### DATA SUPPLIED

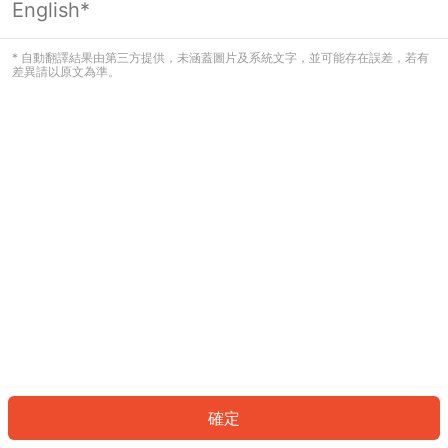
English*
發生錯誤！請登入並再試一次或回到主
頁。
* 自動翻譯結果由第三方提供，未涵蓋圖片及系統文字，並可能存在誤差，若有
差異請以原文為準。
登入
返回首頁
確定
ID: 554eb216f4-8ff7-486e-b76e-212b8c4e1cd7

######

TASK DIRECTIONS -
For each entry above, write it out again exactly but leave out any picture.

WRITTEN ANSWER -
English*
發生錯誤！請登入並再試一次或回到主
頁。
* 自動翻譯結果由第三方提供，未涵蓋圖片及系統文字，並可能存在誤差，若有
差異請以原文為準。
登入
返回首頁
確定
ID: 554eb216f4-8ff7-486e-b76e-212b8c4e1cd7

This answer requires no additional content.